• [Excerpt to read]:
[Start of section]

Hashing in Deep Learning - 95% less computations

benediktschifferer · June 28, 2017, 11:58am

Hey,

I found/read this article, right now.

https://www.sciencedaily.com/releases/2017/06/170601135633.htm

This sounds super interesting and high impact for the deep learning community.

I haven’t understood the paper totally, but with their method you save 95% of computational costs by losing 1% of accuracy.

If someone is interesting in the article: My understanding:

Instead of computing the forward and backward pass for the whole network, you only consider the highest X% activation in each layer.
There are already some techniques doing this - like adaptive dropout and winner takes it all
The problem is: How to find the highest X% activation in an efficient way - they call it a “search/query problem”. (Lets say 5%)
In a previous paper they introduced hash functions for maximum inner product search (MIPS), which is almost linear:
https://www.youtube.com/watch?v=g7zF0wM1q0c
MIPS uses a hash function to find the maximum inner product. (MIPS is statistical. It finds with a high probability the X% highest inner products)

Example:

Given the input (x)
The activation of a is the product of the (w) with the input x: w*x (vector multiplication)
If the next layer has 100 hidden units, then you have 100 weight vectors. With MIPS you find the 5 weight vectors out of the 100, which results in the highest activation (in an efficient way)

About the original paper:

They introduce the idea, that for each layer you use the MIPS to find the weight vectors, which will have the highest activation.
For the backward pass, you update only the weight vectors of the highest activation
In each layer you reduce the computational costs to:
– Finding the 5% of weight vectors (almost linear)

[End of section]

• [List of tasks]:
1 - Rewrite the forum post on hashing in deep learning from "This sounds super" to "in each layer.", replacing "accuracy" with "precision".
2 - In the forum post on hashing in deep learning, what does the abbreviation MIPS stand for?
3 - Take the forum post on hashing in deep learning further, continuing from its final line.
The lines that follow come from a separate source.

• [Information shown]:
[Start of section]

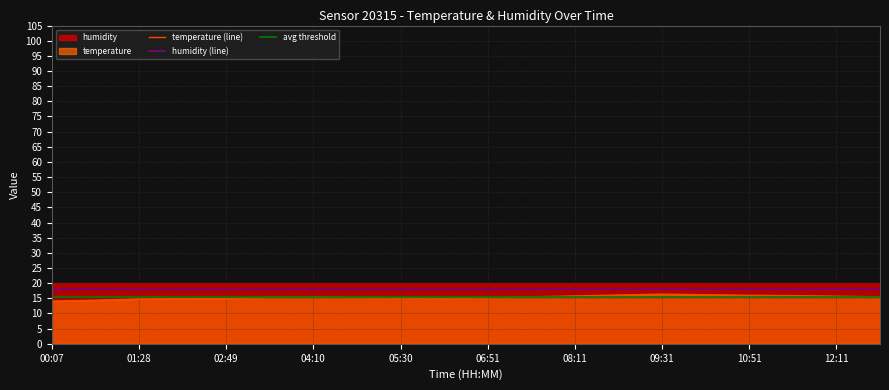

What is the label of the 14th point from the left?

08:51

[End of section]

• [Answers by task]:
1 -
This sounds super interesting and high impact for the deep learning community.

I haven’t understood the paper totally, but with their method you save 95% of computational costs by losing 1% of precision.

If someone is interesting in the article: My understanding:

Instead of computing the forward and backward pass for the whole network, you only consider the highest X% activation in each layer.

2 - Maximum inner product search

3 -
– Calculating the forward pass / backward pass only for the 5%
– You require only around 5% of the computation comparing calculating it the whole network

One question I couldn’t understand:

How do you use their batch_size?
Processing multiple input as once make the matrix multiplication more efficient / use parallism
In my understanding the hashing function works only for one vector. So I can use only batch_size=1?

I still find the idea interesting, that you can reduce the computational costs with this method.
They implemented it for CPU, but I am still thinking if it is possible to implement it in tensorflow (help is welcomed )

twairball · July 2, 2017, 12:45am

How to know highest X% activation in each layer without actually performing forward/backward prop?

I’ve spent a great deal of time without any GPU and also things like freezing and optimizing tensorflow graphs for inference on mobile apps. I’d be keen to learn more about practical methods to reduce computational complexity.

benediktschifferer · July 2, 2017, 5:21am

The MIPS (maximum inner product search) can find the weights for the highest activation without calculating the whole matrix multiplication. The video, which is linked, explains it.

Short summary:

You hash each weight vector
You hash the input vector
You receive a subset of weight vectors, which has a high probability that they produce the highest X% of activations
With this subset of weight vectors, you calculate the actual activations

The hash function is different to the current hash fuctions
To find the maximum inner product search you need some specific characteristics -> it is really good explained in the 20min talk

natedl98 · July 5, 2017, 8:31am

benediktschifferer:

Hey,

I found/read this article, right now.

https://www.sciencedaily.com/releases/2017/06/170601135633.htm
https://arxiv.org/pdf/1602.08194.pdf

This sounds super interesting and high impact for the deep learning community.

I haven’t understood the paper totally, but with their method you save 95% of computational costs by losing 1% of accuracy.

If someone is interesting in the article: My understanding:

Instead of computing the forward and backward pass for the whole network, you only consider the highest X% activation in each layer.

There are already some techniques doing this - like adaptive dropout and winner takes it all

The problem is: How to find the highest X% activation in an efficient way - they call it a “search/query problem”. (Lets say 5%)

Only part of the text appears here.